Leaping into it, I quickly discover that, if a personal development book is a journey, this one’s more a round the world ticket than a domestic flight. Which is to say that it’s ambitious, covering as it does some significant ground. Some of the territory immediately leaps out at me:
- Identifying your values and beliefs
- Developing a positive outlook on life
- Figuring your big five “must do’s” for life
- Unearthing your attitudes to money
- Using the power of your mind to get what you want, and
- Learning to quit things that get in the way of your achieving your Rich and Happy life
Just as well I’ve packed a toothbrush!
“if a personal development book is a journey, this one’s more a round the world ticket than a domestic flight”
One of the things I enjoy immediately is the book’s engaging style. I am uplifted by its colours and its beautiful production. I realise after a few pages that I’ve come to it expecting to be taught to or preached at, but I like that there’s no guru stuff here; no didacticism or evangelism. Instead there’s a down to earth quality that makes me feel I’m having a conversation with an old and trusted friend. That reassures me that I’m okay and that what I dream of is possible.
But I can’t help asking, “where’s the magic?”
As a reviewer, I’ve begun reading with a critical eye having decided that, in the interests of speed and efficiency, I’ll skip the exercises and breeze on through. After all, I tell myself, I’m a coach; I’ve done this kind of stuff many times before.
A couple of days into reading, however, a personal challenge to my own Rich and Happy life arises. A lucrative and prestigious piece of corporate consulting work crosses my desk. It pays well and I’m incredibly flattered, but it demands I be away from home and on-site for 5 days a week – something I haven’t done for several years. Can I say “yes” to the work and maintain my ambitions for developing the kind of location independent business I’ve set my sights on? Can I do it and continue to be a voice for working in life-loving ways?

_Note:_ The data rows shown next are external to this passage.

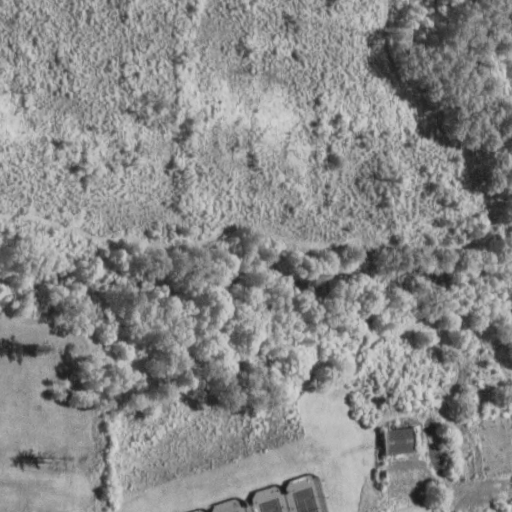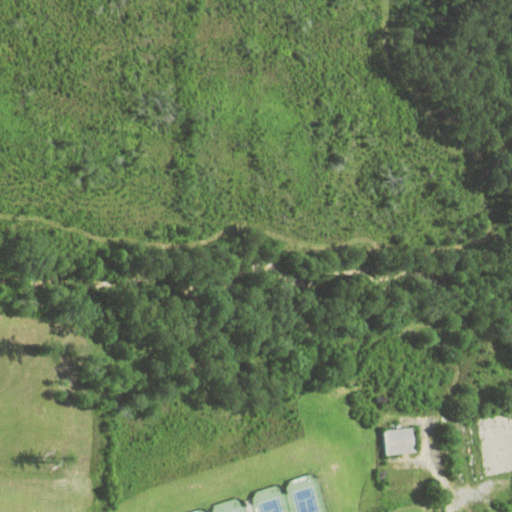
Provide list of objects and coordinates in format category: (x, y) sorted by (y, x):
building: (395, 439)
building: (401, 440)
park: (302, 493)
park: (267, 498)
park: (226, 505)
park: (195, 510)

I’ve said no to such prospects before: what’s upsetting me about this one?
“this is less a book and more a process for unleashing real change in your life”

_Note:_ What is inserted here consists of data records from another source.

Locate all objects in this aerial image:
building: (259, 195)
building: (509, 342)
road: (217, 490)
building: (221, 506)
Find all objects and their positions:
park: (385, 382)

That’s when I wonder how it might be if I follow How to be Rich and Happy as a reader and not a critic. There’s a brilliant exercise in the book about values that I now turn back to. Far from recapping work I’ve done before it’s an eye-opener, as values I’ve conveniently forgotten about get into my top eight: creativity; authenticity, beauty, integrity, love…
I write a plan of what my week looks like when I allow myself to live from my values. On top of this blueprint, I overlay how my week might look if I do the consulting work. It becomes a complete no-brainer that I have to say no to the project.

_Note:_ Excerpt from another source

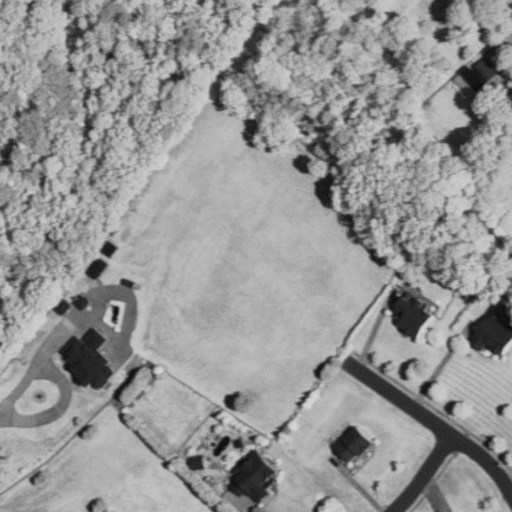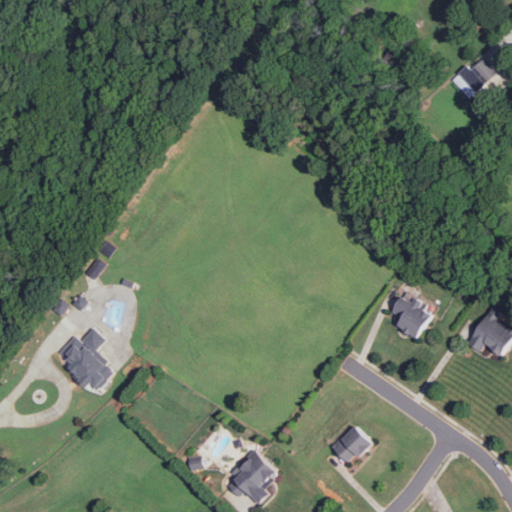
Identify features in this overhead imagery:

And suddenly not only is that clear, but the book has taken on another dimension for me. I forget for now being a reviewer, and put my heart into each of the exercises that follow. Later in the book I come to understand that the attractive consulting job offer has been a test to see whether I’ve really learned some recent lessons or not.
I finish the book feeling that I’ve done a week’s retreat.
I’m feeling clear, inspired, confident. I have not just the pictures of where the book has taken me, but a solid vision of where I’m heading next and the outlook to do it.
Because I get so much from the book, I wish that some of the exercises have more structure. I’ve printed off the ones that had little forms to complete and am carrying them around in a notebook that has become a sort of Travel Journal as I’ve ventured through the chapters. Maybe the guys will consider following up with a workbook? I’ll then look forward to doing the whole thing all over again!
Also, I know the book has been criticised for its price. $97 is a lot of money. But in truth, as I’ve understood from the start, this is less a book and more a process for unleashing real change in your life. So I really get why the authors place this value on their work. Forking out means you’ve already committed to invest in yourself and make it work for you. As I discovered, add this ingredient, and the alchemy comes into its own.
Note: After this post was written, Tim and John decided to reduce the price of their book from $97 to $47.